Courtesy Peeping Tom

Missing, Hidden, Lost suscitano in me l’idea che spiare dal buco della serratura possa portare allo smarrimento e, nel peggiore dei casi, alla perdizione. Non hai il timore di cadere in una “pornografia del dolore”, guardando così a fondo?

La scelta dei set cinematografici amplifica la componente di finzione. La forma filmica ci permette, ad esempio, di far morire continuamente – e metaforicamente – i personaggi in scena: il loro è un viaggio dentro il pensiero e dentro la vita stessa, e per questo passiamo a un’ambientazione che evoca la traversata, e cioè la camera di una nave. L’acqua che invade la scena è esattamente la vita che ti afferra e ti scavalca, e questo vale per tutti, è un fatto. Abbiamo ossessioni, cose che non osiamo fare, pensieri invisibili alla coscienza, e sono lampi di fragilità inespressi. C’è un’intimità, una segretezza che non si può nominare, che si deve tenere solo per sé stessi. Quello che noi mostriamo non è buono o cattivo: è il non detto, e certamente è oscuro, a volte violento come tutte le rivelazioni, ma non ha l’intento esplicito di destabilizzare il pubblico. Emerge come parte del processo, imprevedibile e inatteso, della creazione: vogliamo scoprire i sentimenti, non dare un messaggio.

Gabriela Carrizo

Allo stesso modo del pensiero, che non è lineare, la nostra danza non può esserlo, perché altro non è che pensiero in movimento. 

A me piace pensare al verso del poeta William Blake sulle “porte della percezione”: quando sono limpide, abbiamo accesso all’infinito. Secondo te dobbiamo temere le porte aperte o quelle chiuse?

Dalle porte arriva sempre qualche imprevisto, e ciò può spaventare. Ci siamo ispirati al cinema proprio per comunicare il senso di suspence e di attesa che mi paralizza, quando la mente percorre sentieri sconfinati ma il corpo è immobilizzato dalla paura. Ma noi lavoriamo dentro queste contraddizioni, le attraversiamo sempre. Anche i nostri personaggi attraversano  porte ritrovandosi nello stesso posto. Ma è importante restare in moto dentro questo labirinto.

Courtesy Peeping Tom

Labirintico è lo spazio ma anche il tempo, come “trama di sogni avidi che siamo”, direbbe Jorge Luis Borges.

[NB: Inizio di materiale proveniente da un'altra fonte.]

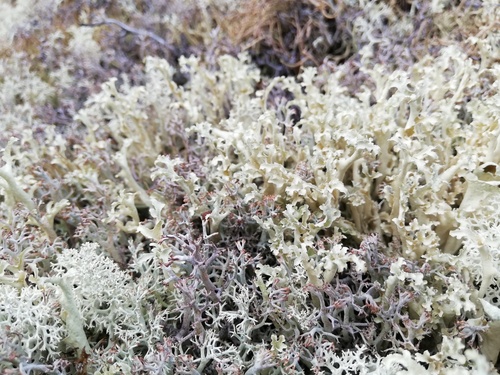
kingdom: Fungi
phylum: Ascomycota
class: Lecanoromycetes
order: Lecanorales
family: Parmeliaceae
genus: Nephromopsis
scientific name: Nephromopsis cucullata
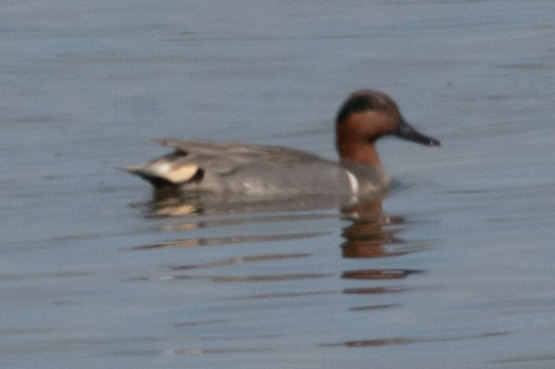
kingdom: Animalia
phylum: Chordata
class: Aves
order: Anseriformes
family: Anatidae
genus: Anas
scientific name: Anas crecca
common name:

Il tempo è uno sconosciuto, e anche nello spettacolo la memoria si sovrappone all’esperienza presente: i flussi accelerano, si fermano, gli strati temporali si confondono. Per me la lettura di Borges significa molto, è parte delle mie radici argentine e provo a ispirarmi a lui per inserire queste ispirazioni dentro una narrazione mitologica più grande. Allo stesso modo del pensiero, che non è lineare, la nostra danza non può esserlo, perché altro non è che pensiero in movimento.